### INSTRUCTIONS FOR THE TASK:
Write out, word for word, the passage from the forum thread on tendon problems below, starting at "I was diagnosed" and ending at "my heel. BLAH!!!".

# Anyone have Tendon problems?



## sidpb (Jan 2, 2010)

I was diagnosed with Graves almost 3 years ago. Had my thyroid removed in February of '10 (I think) and have ruptured my ACL 2 times in my left leg. Ruptured my left groin (took a little pubic bone with it). Ruptured the tendon in my left ring finger and last night I just ruptured my Achilles in my right leg. Seems to be a trend... I assume it's the Graves and was wondering if there was any supplements or something I could take to help strengthen my tendons. I currently take magnesium because I heard that was helpful. Anything else? Anyone else have these problems??? This, and dryness in my eyes seems to be the only side effects so far. I was just standing in the grass and it felt like someone threw a baseball at my calf. Now I can't put any pressure on my heel. BLAH!!!

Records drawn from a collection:

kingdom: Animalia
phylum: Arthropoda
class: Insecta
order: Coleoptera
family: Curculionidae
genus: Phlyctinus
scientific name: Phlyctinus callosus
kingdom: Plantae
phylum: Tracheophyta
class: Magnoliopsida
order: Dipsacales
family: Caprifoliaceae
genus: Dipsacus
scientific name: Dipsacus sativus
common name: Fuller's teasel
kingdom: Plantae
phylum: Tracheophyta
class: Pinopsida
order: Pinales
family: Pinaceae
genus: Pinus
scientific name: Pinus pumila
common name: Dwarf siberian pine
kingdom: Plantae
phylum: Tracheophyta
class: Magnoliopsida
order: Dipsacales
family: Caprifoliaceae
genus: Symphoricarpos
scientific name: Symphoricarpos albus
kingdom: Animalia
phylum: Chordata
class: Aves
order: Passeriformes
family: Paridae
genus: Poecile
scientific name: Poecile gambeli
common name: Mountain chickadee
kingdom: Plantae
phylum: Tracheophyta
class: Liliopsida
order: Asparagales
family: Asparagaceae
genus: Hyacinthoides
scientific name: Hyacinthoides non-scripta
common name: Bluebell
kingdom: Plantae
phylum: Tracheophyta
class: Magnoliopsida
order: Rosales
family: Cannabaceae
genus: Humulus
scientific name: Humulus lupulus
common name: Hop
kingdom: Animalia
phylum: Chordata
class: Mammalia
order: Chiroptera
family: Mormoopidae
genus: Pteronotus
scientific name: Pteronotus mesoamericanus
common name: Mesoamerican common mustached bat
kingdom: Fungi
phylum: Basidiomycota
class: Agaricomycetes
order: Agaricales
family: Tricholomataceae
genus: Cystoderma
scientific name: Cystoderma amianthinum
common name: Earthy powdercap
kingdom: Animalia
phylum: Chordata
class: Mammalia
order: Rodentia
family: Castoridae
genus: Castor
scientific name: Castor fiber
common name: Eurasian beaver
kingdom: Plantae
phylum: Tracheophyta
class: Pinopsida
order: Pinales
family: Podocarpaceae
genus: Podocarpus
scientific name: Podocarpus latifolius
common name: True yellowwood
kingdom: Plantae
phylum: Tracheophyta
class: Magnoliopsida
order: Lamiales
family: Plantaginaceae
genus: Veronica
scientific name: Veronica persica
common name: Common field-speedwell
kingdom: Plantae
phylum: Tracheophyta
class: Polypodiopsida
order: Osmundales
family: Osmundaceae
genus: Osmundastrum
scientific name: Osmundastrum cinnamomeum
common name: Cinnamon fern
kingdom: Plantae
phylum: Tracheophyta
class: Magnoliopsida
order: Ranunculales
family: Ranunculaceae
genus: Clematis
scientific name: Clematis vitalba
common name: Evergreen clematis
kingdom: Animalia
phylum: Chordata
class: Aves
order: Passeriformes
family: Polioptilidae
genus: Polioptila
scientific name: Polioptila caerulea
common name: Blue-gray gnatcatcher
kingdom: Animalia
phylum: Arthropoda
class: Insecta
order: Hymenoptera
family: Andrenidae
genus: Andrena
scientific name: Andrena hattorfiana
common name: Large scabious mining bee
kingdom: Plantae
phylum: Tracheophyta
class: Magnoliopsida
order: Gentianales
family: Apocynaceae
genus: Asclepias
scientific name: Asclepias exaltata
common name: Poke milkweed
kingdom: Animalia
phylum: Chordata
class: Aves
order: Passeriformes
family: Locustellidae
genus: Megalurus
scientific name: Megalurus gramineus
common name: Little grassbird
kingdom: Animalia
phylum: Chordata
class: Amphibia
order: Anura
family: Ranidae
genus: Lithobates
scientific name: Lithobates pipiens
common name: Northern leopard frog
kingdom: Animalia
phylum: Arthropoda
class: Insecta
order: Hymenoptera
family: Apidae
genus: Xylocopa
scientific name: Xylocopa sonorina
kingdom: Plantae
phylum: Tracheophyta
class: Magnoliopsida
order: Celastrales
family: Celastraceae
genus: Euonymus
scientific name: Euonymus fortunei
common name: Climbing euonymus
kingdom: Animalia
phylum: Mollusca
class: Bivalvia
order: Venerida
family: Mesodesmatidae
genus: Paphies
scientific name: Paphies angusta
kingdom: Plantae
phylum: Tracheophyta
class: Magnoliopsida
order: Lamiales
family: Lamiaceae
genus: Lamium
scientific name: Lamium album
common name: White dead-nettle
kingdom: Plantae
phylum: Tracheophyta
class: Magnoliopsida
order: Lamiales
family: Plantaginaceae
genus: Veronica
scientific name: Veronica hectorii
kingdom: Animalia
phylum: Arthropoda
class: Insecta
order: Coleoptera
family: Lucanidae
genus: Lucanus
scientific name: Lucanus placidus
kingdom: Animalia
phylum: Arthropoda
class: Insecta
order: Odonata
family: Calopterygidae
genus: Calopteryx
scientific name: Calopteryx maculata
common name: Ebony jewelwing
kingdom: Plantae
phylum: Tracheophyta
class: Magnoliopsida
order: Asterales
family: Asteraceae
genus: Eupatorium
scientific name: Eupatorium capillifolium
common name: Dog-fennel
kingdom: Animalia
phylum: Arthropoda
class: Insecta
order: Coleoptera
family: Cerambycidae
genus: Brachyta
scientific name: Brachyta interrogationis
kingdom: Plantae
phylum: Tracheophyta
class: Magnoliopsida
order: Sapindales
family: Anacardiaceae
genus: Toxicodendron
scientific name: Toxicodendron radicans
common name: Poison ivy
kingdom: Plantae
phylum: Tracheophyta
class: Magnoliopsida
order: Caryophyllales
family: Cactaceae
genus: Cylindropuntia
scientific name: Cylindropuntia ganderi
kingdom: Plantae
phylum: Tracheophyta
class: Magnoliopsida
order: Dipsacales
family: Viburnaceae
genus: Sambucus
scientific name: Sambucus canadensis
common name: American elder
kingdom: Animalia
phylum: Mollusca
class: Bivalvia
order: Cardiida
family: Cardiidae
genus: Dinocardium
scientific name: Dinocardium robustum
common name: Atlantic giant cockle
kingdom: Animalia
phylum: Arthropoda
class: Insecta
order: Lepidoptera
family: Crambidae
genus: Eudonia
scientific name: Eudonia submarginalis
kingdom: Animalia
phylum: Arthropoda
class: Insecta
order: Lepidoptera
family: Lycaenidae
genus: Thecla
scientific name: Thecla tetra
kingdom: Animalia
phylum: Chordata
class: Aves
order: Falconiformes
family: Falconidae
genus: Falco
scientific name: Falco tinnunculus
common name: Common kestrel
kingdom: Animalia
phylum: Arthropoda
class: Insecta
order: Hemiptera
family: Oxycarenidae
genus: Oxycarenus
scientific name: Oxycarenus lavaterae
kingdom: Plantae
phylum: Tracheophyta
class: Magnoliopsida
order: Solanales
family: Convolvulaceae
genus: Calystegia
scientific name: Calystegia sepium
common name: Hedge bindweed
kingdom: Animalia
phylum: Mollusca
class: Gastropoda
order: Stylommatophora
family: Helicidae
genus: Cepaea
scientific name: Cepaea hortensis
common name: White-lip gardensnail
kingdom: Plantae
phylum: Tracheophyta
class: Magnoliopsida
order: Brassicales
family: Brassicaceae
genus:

### SOLUTION FOR THIS EXERCISE:
I was diagnosed with Graves almost 3 years ago. Had my thyroid removed in February of '10 (I think) and have ruptured my ACL 2 times in my left leg. Ruptured my left groin (took a little pubic bone with it). Ruptured the tendon in my left ring finger and last night I just ruptured my Achilles in my right leg. Seems to be a trend... I assume it's the Graves and was wondering if there was any supplements or something I could take to help strengthen my tendons. I currently take magnesium because I heard that was helpful. Anything else? Anyone else have these problems??? This, and dryness in my eyes seems to be the only side effects so far. I was just standing in the grass and it felt like someone threw a baseball at my calf. Now I can't put any pressure on my heel. BLAH!!!